By Pythagoras theorem,
OP² = OT² + PT²
⇒ (r + 3)² = r² + (6)²
⇒ r² + 6r + 9 = r² + 36
⇒ 6r = 27
⇒ r = 9/2 = 4.5
Hence, the radius of the circle = 4.5 cm
12. The incircle of ΔABC touches the sides BC, CA and AB at D, E and F, respectively. If AB = AC, prove that BD = CD.
Sol. Since tangents drawn from an external point to a circle are equal in length.
∴ AF = AE [Tangents from A] ..... (i)
BF = BD [Tangents from B] ..... (ii)
CD = CE [Tangents from C] ..... (iii)
[THIS IS FIGURE: A triangle ABC with an incircle. The incircle touches side BC at point D, side CA at point E, and side AB at point F. Points B, D, and C are shown on the bottom, with A at the top vertex.]
Adding (i), (ii) and (iii), we get
AF + BF + CD = AE + BD + CE
⇒ AB + CD = AC + BD
But AB = AC. [Given]
∴ CD = BD.
13. A circle is touching the side BC of a △ABC at P and touching AB and AC produced at Q and R respectively. Prove that AQ = 1/2 (Perimeter of △ABC).
Solution:
2AQ = AQ + AR (∵ AQ = AR) [Tangent from a common point]
= (AB + BQ) + (AC + CR) = AB + AC + (BQ + CR)
= AB + AC + (BP + CP) [∵ BQ = BP and CR = CP]
= AB + AC + BC = (Perimeter of △ABC)
[THIS IS FIGURE: A triangle ABC with a circle inscribed. The circle touches side BC at point P, and touches the extensions of sides AB and AC at points Q and R respectively. Points B, P, and C are marked along the bottom, with Q to the left and R to the right of the circle.]
⇒ AQ = 1/2 (Perimeter of △ABC).
14. Prove that the angle between the two tangents drawn from an external point to a circle is supplementary to the angle subtended by the line segments joining the points of contact to the centre.
Sol.
Given: PA and PB are the tangents drawn from a point P to a circle with centre O. Also, the line segments OA and OB are drawn.
To prove: ∠APB + ∠AOB = 180°.
Proof: We know that the tangent to a circle is perpendicular to the radius through the point of contact.
[THIS IS FIGURE: A diagram showing a circle with center O, external point P, two tangent lines PA and PB touching the circle at points A and B respectively, with radii OA and OB drawn to the points of contact]

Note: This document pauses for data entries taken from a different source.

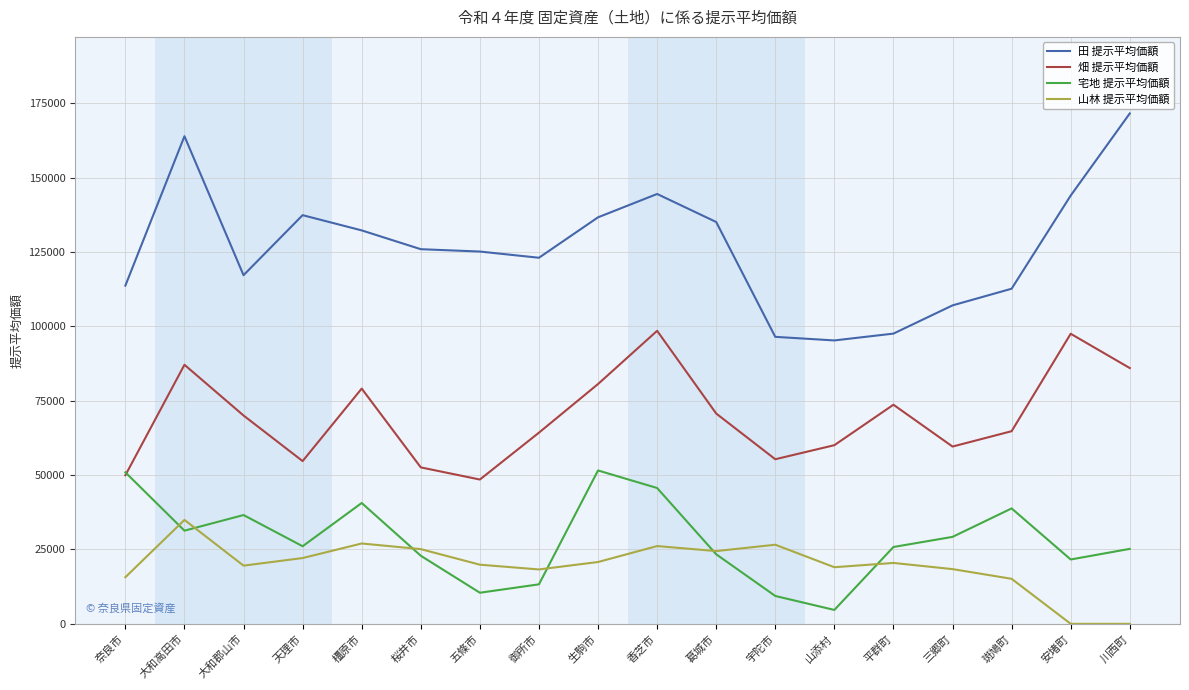

Which series has the largest range (max minus min)?

田 提示平均価額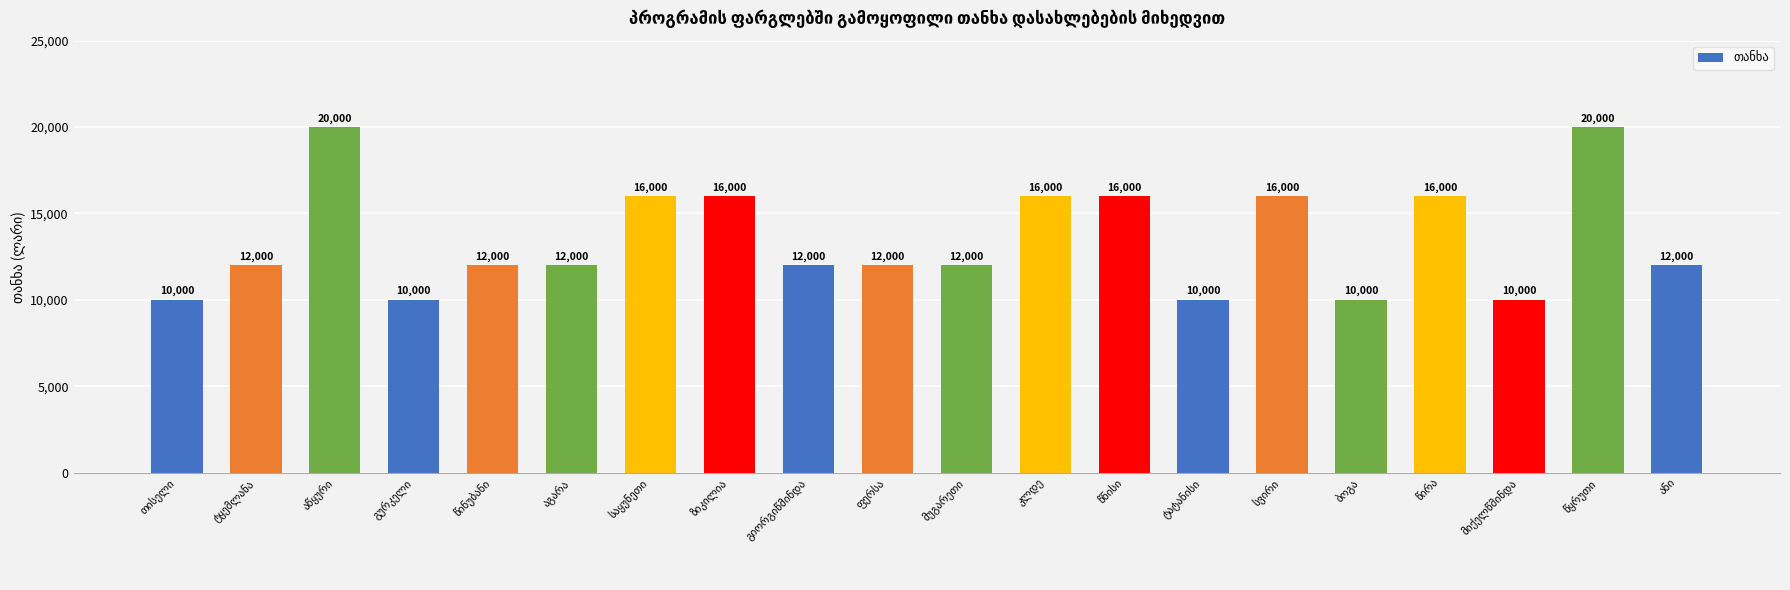

What is the smallest value displayed?

10000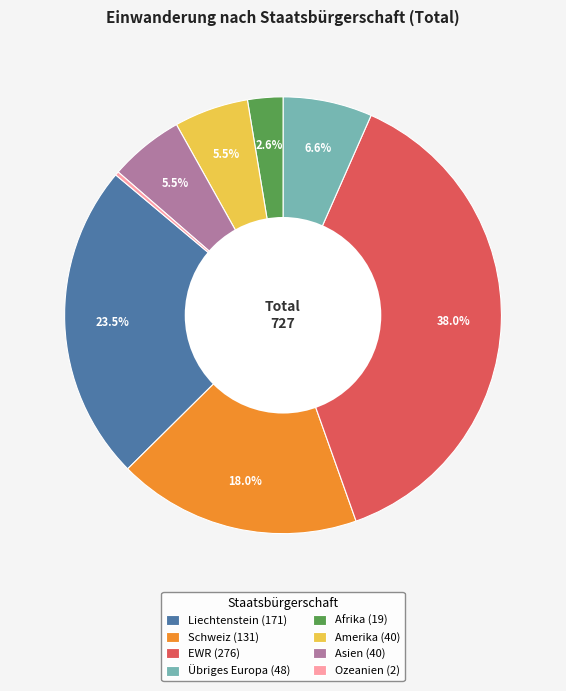

How much of the chart is everything except Afrika?

97.4%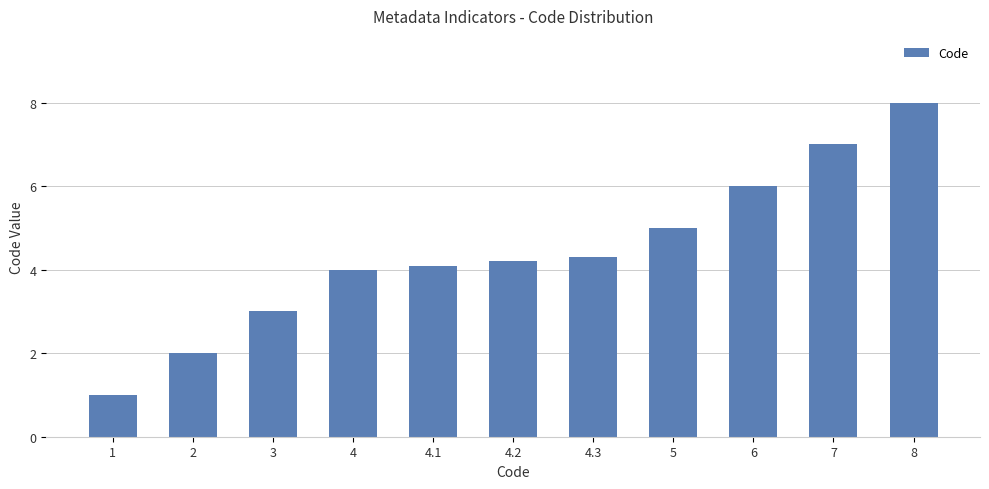

Reading left to right, what are all the values shown in this chart?

1.0	2.0	3.0	4.0	4.1	4.2	4.3	5.0	6.0	7.0	8.0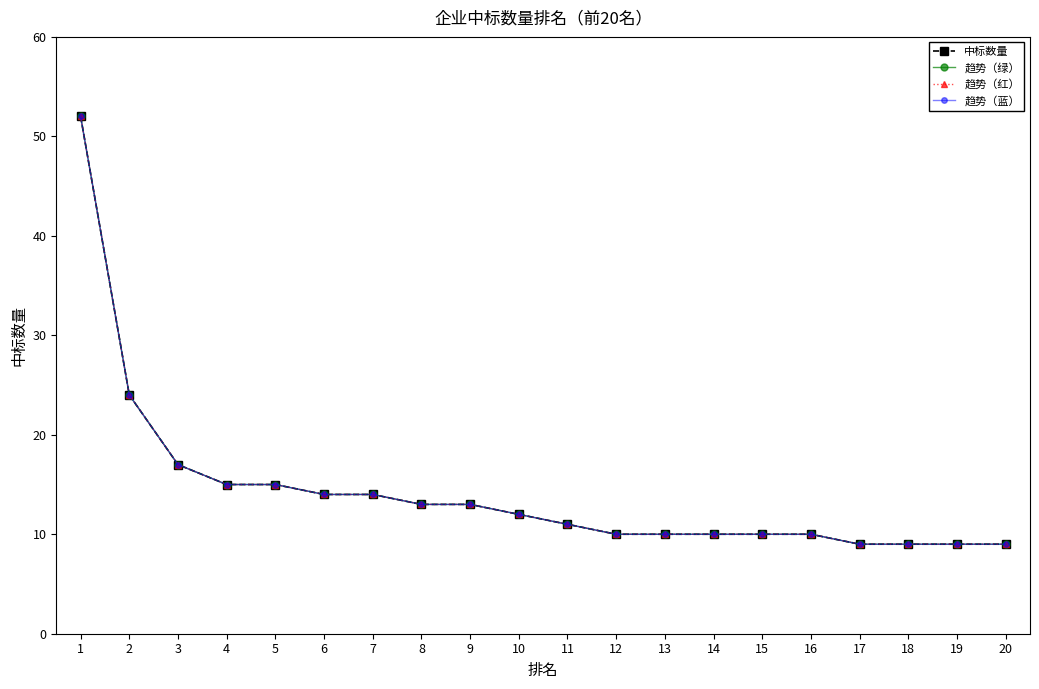

What is the greatest value displayed?

52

∴ PA ⊥ OA ⇒ ∠OAP = 90°, and PB ⊥ OB ⇒ ∠OBP = 90°.
∴ ∠OAP + ∠OBP = (90° + 90°) = 180°.
Hence, ∠APB + ∠AOB = 180°. [∵ Sum of all the ∠s of a quadrilateral is 360°]
15. Prove that in two concentric circles, the chord of the larger circle, which touches the smaller circle, is bisected at the point of contact.
Sol. Let O be the common centre of two concentric circles C₁ and C₂ and a chord AB of the larger circle C₁ touching the smaller circle C₂ at the point P.
Join OP.
[DIAGRAM: Shows two concentric circles with center O, where C₂ is the smaller inner circle and C₁ is the larger outer circle. A horizontal chord AB of the larger circle touches the smaller circle at point P. A dashed line connects O to P vertically.]
Since OP is the radius of the smaller circle and AB is a tangent to this circle at a point P.
∴ OP ⊥ AB
The perpendicular drawn from the centre of a circle to any chord of the circle bisects the chord.
∴ AP = BP
Hence AB is bisected at the point of contact.